### [WORK INSTRUCTIONS]
Each line of the material beneath should be duplicated exactly.

*** THE INPUT ***

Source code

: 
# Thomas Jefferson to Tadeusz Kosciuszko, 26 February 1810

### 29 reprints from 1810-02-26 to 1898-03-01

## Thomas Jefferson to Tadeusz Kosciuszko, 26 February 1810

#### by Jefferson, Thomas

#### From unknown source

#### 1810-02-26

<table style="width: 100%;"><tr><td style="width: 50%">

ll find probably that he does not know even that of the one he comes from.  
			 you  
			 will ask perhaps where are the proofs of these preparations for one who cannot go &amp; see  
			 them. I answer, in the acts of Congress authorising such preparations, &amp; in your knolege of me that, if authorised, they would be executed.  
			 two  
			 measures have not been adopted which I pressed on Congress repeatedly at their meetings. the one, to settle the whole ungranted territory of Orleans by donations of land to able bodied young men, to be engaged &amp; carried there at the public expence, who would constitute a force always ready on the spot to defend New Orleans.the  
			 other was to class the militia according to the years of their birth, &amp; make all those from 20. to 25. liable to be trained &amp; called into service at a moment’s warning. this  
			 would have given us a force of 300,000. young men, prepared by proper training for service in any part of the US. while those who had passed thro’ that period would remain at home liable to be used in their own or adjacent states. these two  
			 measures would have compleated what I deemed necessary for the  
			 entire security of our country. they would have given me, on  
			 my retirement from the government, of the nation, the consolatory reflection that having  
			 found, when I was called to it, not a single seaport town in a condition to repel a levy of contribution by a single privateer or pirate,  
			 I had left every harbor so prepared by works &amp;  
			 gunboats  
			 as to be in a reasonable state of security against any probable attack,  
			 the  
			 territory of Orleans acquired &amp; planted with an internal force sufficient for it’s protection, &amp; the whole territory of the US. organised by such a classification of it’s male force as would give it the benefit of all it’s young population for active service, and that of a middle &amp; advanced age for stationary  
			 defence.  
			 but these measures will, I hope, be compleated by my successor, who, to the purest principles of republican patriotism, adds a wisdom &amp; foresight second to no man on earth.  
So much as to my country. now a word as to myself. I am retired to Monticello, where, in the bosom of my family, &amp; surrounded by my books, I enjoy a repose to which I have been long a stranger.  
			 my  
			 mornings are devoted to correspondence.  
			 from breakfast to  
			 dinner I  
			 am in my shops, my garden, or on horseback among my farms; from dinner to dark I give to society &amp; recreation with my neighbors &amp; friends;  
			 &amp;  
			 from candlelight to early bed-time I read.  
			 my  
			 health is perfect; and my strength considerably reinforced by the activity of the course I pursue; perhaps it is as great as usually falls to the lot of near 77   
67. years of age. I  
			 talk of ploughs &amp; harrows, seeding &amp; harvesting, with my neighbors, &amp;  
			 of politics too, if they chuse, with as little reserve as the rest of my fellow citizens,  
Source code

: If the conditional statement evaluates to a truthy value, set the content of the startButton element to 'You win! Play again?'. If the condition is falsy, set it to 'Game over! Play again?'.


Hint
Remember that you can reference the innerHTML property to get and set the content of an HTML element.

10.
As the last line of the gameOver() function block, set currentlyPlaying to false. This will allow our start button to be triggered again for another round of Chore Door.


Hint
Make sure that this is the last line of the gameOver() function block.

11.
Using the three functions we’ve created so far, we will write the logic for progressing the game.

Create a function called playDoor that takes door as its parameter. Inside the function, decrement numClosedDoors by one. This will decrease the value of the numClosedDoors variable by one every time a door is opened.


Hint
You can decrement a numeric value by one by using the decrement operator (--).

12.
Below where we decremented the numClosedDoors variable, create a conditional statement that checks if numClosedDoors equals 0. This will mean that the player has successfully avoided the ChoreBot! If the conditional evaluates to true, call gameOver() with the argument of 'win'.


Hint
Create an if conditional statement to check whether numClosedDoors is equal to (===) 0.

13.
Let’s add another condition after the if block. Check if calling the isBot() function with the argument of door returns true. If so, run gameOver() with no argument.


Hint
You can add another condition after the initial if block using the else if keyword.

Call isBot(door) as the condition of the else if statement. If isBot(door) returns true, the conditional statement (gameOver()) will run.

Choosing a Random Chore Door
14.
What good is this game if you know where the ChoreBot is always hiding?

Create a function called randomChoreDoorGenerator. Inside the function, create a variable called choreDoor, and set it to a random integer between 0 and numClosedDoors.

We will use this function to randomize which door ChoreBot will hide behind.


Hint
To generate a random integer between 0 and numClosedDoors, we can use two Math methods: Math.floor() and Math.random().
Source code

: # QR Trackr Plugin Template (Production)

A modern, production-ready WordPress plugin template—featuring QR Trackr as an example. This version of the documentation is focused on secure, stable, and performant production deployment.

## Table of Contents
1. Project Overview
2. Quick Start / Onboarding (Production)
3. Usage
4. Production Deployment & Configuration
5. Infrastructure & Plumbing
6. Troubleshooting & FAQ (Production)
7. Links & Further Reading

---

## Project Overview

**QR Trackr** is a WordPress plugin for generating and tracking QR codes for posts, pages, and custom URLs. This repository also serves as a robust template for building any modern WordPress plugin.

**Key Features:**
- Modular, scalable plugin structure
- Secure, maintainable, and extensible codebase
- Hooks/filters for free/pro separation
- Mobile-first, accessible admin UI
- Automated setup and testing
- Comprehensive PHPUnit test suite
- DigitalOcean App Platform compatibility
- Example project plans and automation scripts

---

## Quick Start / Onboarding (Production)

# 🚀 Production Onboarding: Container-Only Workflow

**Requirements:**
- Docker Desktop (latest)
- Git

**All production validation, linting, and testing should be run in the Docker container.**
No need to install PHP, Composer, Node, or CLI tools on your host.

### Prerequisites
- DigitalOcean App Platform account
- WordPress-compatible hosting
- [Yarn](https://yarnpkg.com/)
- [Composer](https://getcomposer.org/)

*** End of THE INPUT ***

### [YOUR RESPONSE]
Source code

: 
# Thomas Jefferson to Tadeusz Kosciuszko, 26 February 1810

### 29 reprints from 1810-02-26 to 1898-03-01

## Thomas Jefferson to Tadeusz Kosciuszko, 26 February 1810

#### by Jefferson, Thomas

#### From unknown source

#### 1810-02-26

<table style="width: 100%;"><tr><td style="width: 50%">

ll find probably that he does not know even that of the one he comes from.  
			 you  
			 will ask perhaps where are the proofs of these preparations for one who cannot go &amp; see  
			 them. I answer, in the acts of Congress authorising such preparations, &amp; in your knolege of me that, if authorised, they would be executed.  
			 two  
			 measures have not been adopted which I pressed on Congress repeatedly at their meetings. the one, to settle the whole ungranted territory of Orleans by donations of land to able bodied young men, to be engaged &amp; carried there at the public expence, who would constitute a force always ready on the spot to defend New Orleans.the  
			 other was to class the militia according to the years of their birth, &amp; make all those from 20. to 25. liable to be trained &amp; called into service at a moment’s warning. this  
			 would have given us a force of 300,000. young men, prepared by proper training for service in any part of the US. while those who had passed thro’ that period would remain at home liable to be used in their own or adjacent states. these two  
			 measures would have compleated what I deemed necessary for the  
			 entire security of our country. they would have given me, on  
			 my retirement from the government, of the nation, the consolatory reflection that having  
			 found, when I was called to it, not a single seaport town in a condition to repel a levy of contribution by a single privateer or pirate,  
			 I had left every harbor so prepared by works &amp;  
			 gunboats  
			 as to be in a reasonable state of security against any probable attack,  
			 the  
			 territory of Orleans acquired &amp; planted with an internal force sufficient for it’s protection, &amp; the whole territory of the US. organised by such a classification of it’s male force as would give it the benefit of all it’s young population for active service, and that of a middle &amp; advanced age for stationary  
			 defence.  
			 but these measures will, I hope, be compleated by my successor, who, to the purest principles of republican patriotism, adds a wisdom &amp; foresight second to no man on earth.  
So much as to my country. now a word as to myself. I am retired to Monticello, where, in the bosom of my family, &amp; surrounded by my books, I enjoy a repose to which I have been long a stranger.  
			 my  
			 mornings are devoted to correspondence.  
			 from breakfast to  
			 dinner I  
			 am in my shops, my garden, or on horseback among my farms; from dinner to dark I give to society &amp; recreation with my neighbors &amp; friends;  
			 &amp;  
			 from candlelight to early bed-time I read.  
			 my  
			 health is perfect; and my strength considerably reinforced by the activity of the course I pursue; perhaps it is as great as usually falls to the lot of near 77   
67. years of age. I  
			 talk of ploughs &amp; harrows, seeding &amp; harvesting, with my neighbors, &amp;  
			 of politics too, if they chuse, with as little reserve as the rest of my fellow citizens,  
Source code

: If the conditional statement evaluates to a truthy value, set the content of the startButton element to 'You win! Play again?'. If the condition is falsy, set it to 'Game over! Play again?'.


Hint
Remember that you can reference the innerHTML property to get and set the content of an HTML element.

10.
As the last line of the gameOver() function block, set currentlyPlaying to false. This will allow our start button to be triggered again for another round of Chore Door.


Hint
Make sure that this is the last line of the gameOver() function block.

11.
Using the three functions we’ve created so far, we will write the logic for progressing the game.

Create a function called playDoor that takes door as its parameter. Inside the function, decrement numClosedDoors by one. This will decrease the value of the numClosedDoors variable by one every time a door is opened.


Hint
You can decrement a numeric value by one by using the decrement operator (--).

12.
Below where we decremented the numClosedDoors variable, create a conditional statement that checks if numClosedDoors equals 0. This will mean that the player has successfully avoided the ChoreBot! If the conditional evaluates to true, call gameOver() with the argument of 'win'.


Hint
Create an if conditional statement to check whether numClosedDoors is equal to (===) 0.

13.
Let’s add another condition after the if block. Check if calling the isBot() function with the argument of door returns true. If so, run gameOver() with no argument.


Hint
You can add another condition after the initial if block using the else if keyword.

Call isBot(door) as the condition of the else if statement. If isBot(door) returns true, the conditional statement (gameOver()) will run.

Choosing a Random Chore Door
14.
What good is this game if you know where the ChoreBot is always hiding?

Create a function called randomChoreDoorGenerator. Inside the function, create a variable called choreDoor, and set it to a random integer between 0 and numClosedDoors.

We will use this function to randomize which door ChoreBot will hide behind.


Hint
To generate a random integer between 0 and numClosedDoors, we can use two Math methods: Math.floor() and Math.random().
Source code

: # QR Trackr Plugin Template (Production)

A modern, production-ready WordPress plugin template—featuring QR Trackr as an example. This version of the documentation is focused on secure, stable, and performant production deployment.

## Table of Contents
1. Project Overview
2. Quick Start / Onboarding (Production)
3. Usage
4. Production Deployment & Configuration
5. Infrastructure & Plumbing
6. Troubleshooting & FAQ (Production)
7. Links & Further Reading

---

## Project Overview

**QR Trackr** is a WordPress plugin for generating and tracking QR codes for posts, pages, and custom URLs. This repository also serves as a robust template for building any modern WordPress plugin.

**Key Features:**
- Modular, scalable plugin structure
- Secure, maintainable, and extensible codebase
- Hooks/filters for free/pro separation
- Mobile-first, accessible admin UI
- Automated setup and testing
- Comprehensive PHPUnit test suite
- DigitalOcean App Platform compatibility
- Example project plans and automation scripts

---

## Quick Start / Onboarding (Production)

# 🚀 Production Onboarding: Container-Only Workflow

**Requirements:**
- Docker Desktop (latest)
- Git

**All production validation, linting, and testing should be run in the Docker container.**
No need to install PHP, Composer, Node, or CLI tools on your host.

### Prerequisites
- DigitalOcean App Platform account
- WordPress-compatible hosting
- [Yarn](https://yarnpkg.com/)
- [Composer](https://getcomposer.org/)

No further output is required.